The National Portrait Gallery will have a sizable role in my paper for my courses.  They house a large collection of Tudor portraits referred to as the The Tudors.  In the gallery are roughly twenty portraits of either actual Tudor Monarchs or individuals who have a strong connection to the Tudor monarchies; an example would be Thomas Cromwell.  All of the paintings are prominently displayed in beautiful frames which do not take away from the image itself.  Seeing them in person leaves a viewer awestruck at the brilliant color that is still as bright and bold as it was back then.  I was also surprised at the massive size of one portrait of Henry VIII in particular.  It is a full-length portrait, the first of its kind, of Henry standing in his legendary stance.    The picture is absolutely huge and intimidating; literally just like the actual man himself.  Two of my personal favorites were of Elizabeth and Catherine Parr, Henry’s sixth and final wife.   All of the portraits were great to see.  Since I am a notorious fan of all things Tudor seeing the portraits of so many actual people that I have read so much about was personally exciting for me; very exciting.  

I have never really visited art museums in the past so it is quite mind-blowing that I have now visited two of most prominent art museums in the world; The Britain's National Gallery and the Louvre. Visiting such great art can be intimidating and overwhelming.  I cannot help but feel that I did not spend enough time admiring the actual artwork.  How do you properly visit an art museum?
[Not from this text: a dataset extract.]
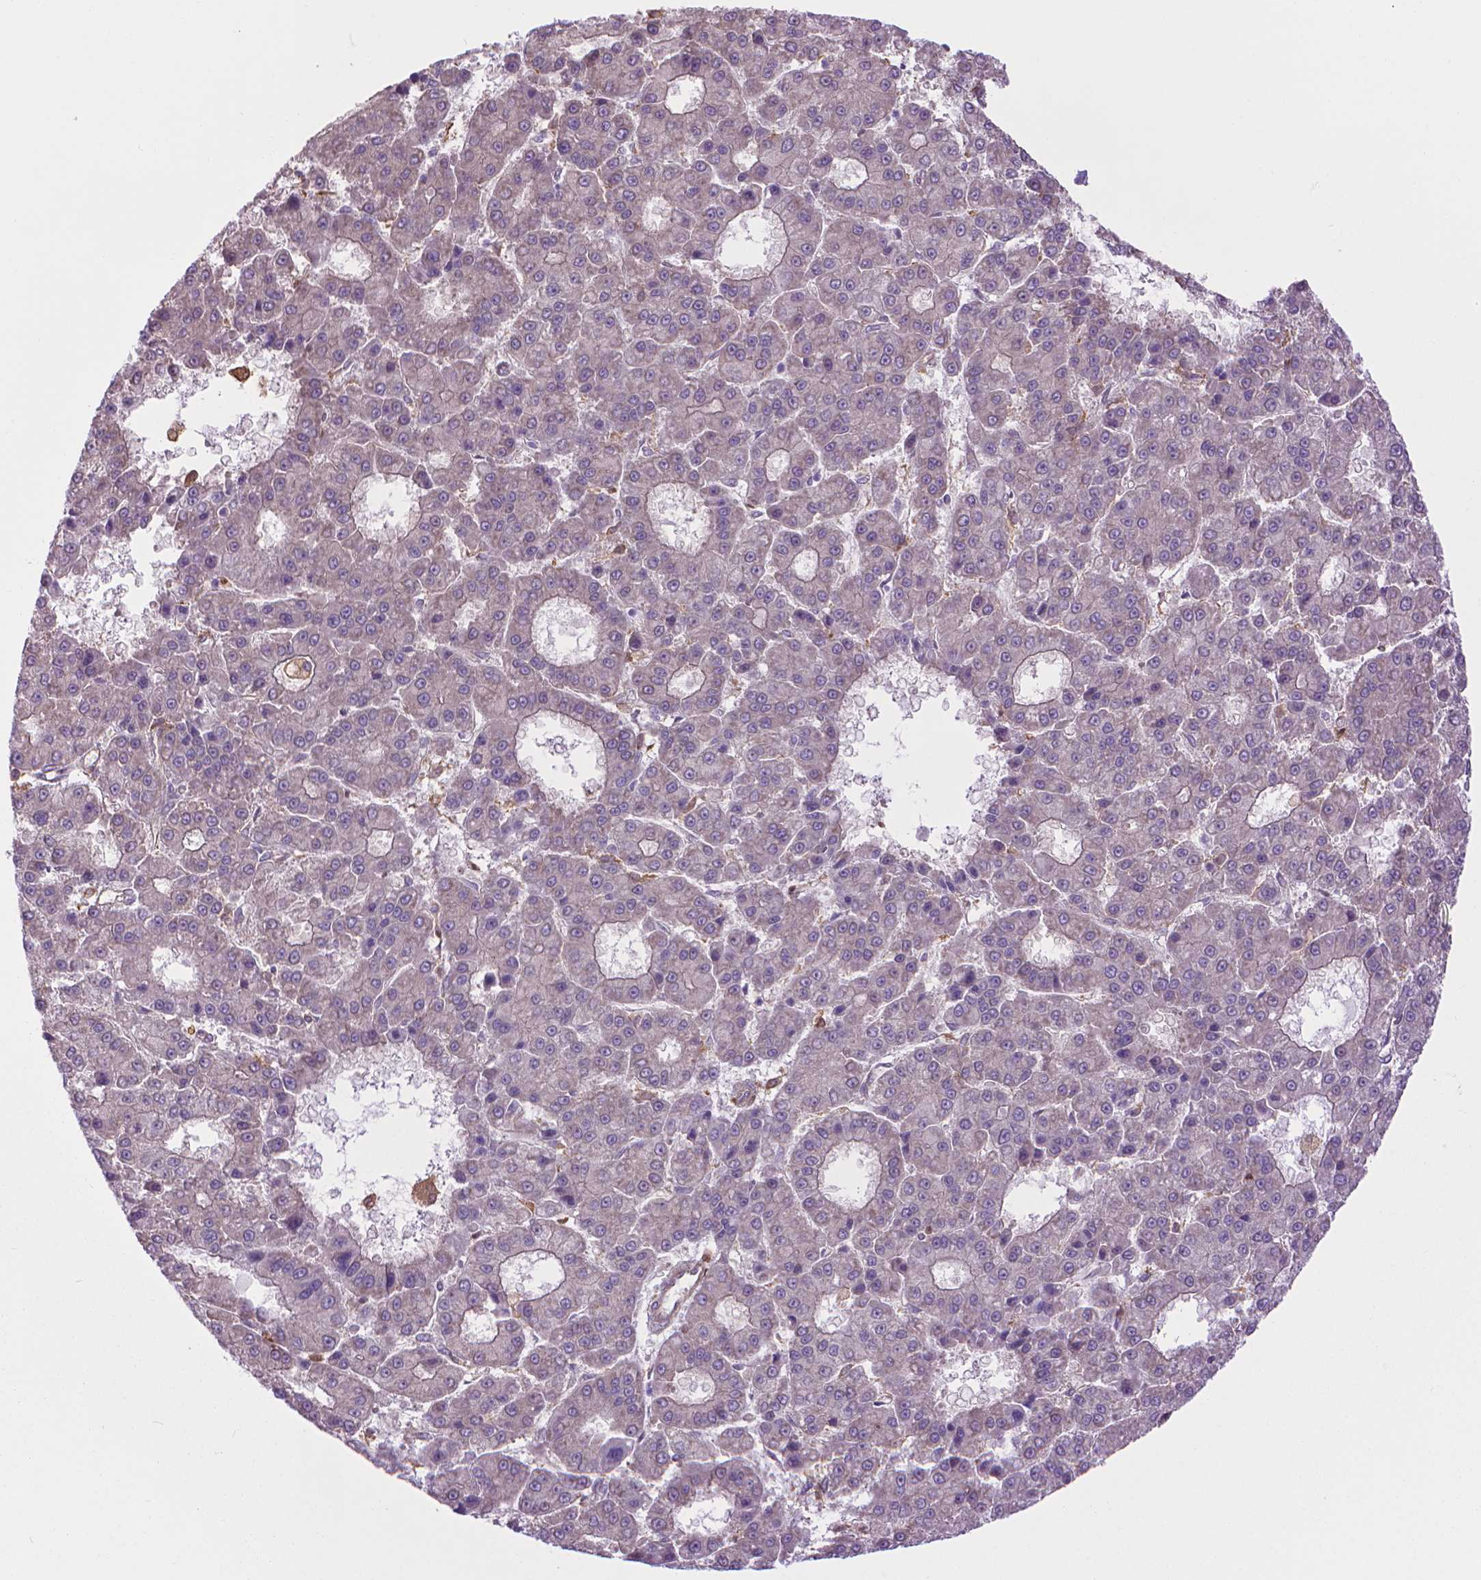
{"staining": {"intensity": "negative", "quantity": "none", "location": "none"}, "tissue": "liver cancer", "cell_type": "Tumor cells", "image_type": "cancer", "snomed": [{"axis": "morphology", "description": "Carcinoma, Hepatocellular, NOS"}, {"axis": "topography", "description": "Liver"}], "caption": "Liver cancer stained for a protein using immunohistochemistry (IHC) demonstrates no expression tumor cells.", "gene": "CORO1B", "patient": {"sex": "male", "age": 70}}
I feel a bit ashamed that I did not appreciate it all more while I was there.  However that only provides me with more reasons to go back to London....which of course I am all for!   

Here's s the art I saw with my own two eyes!

This is Elizabeth I's coronation portrait. 
                                                    Queen Elizabeth I, by Unknown English artist, late 16th - early 17th century (circa 1559) - NPG  - © National Portrait Gallery, London

The portrait below is very important because it is the first full-length portrait of a monarch.  It was painted by Hans Holbien.  He was Henry's favorite painter and painted several portraits for the family during his lifetime. 
                                                              King Henry VIII; King Henry VII, by Hans Holbein the Younger, circa 1536-1537 - NPG  - © National Portrait Gallery, London

One of my personal favorites in the Tudor Gallery. For a long time it was thought to be a portrait of Lady Jane Grey but is in fact a portrait of Catherine Parr.  It is my favorite because when I saw it the bluish-green background immediately sucked me in. The detail that can be seen in the gown is insane.  So much effort and talent went in to making this gorgeous image of Catherine.  From what I have read about her she made vast efforts to bring together and reconnect the broken family of Henry VIII.  It is also said that it is because of Catherine's influence that Mary and Elizabeth were put back in to the royal line of succession. 
                                                            Catherine Parr, attributed to Master John, circa 1545 - NPG  - © National Portrait Gallery, London

This is known as the 'Ditchley Portrait'.  It is breathtaking.  It also clearly symbolizes a lot.  If you notice the background there is both a sunny and stormy sky.  She is standing on top of a map of England.  Elizabeth reigned for quite a long time.  She did witness stormy events during her reign such as several plots to overthrow her from Mary Queen of Scots, religious turmoil, and the ever famous Spanish Armada.  She brought her country to victory and ruled over England with a mothering hand. 
                                                  Queen Elizabeth I ('The Ditchley portrait'), by Marcus Gheeraerts the Younger, circa 1592 - NPG  - © National Portrait Gallery, London

Take some time to appreciate some of the art!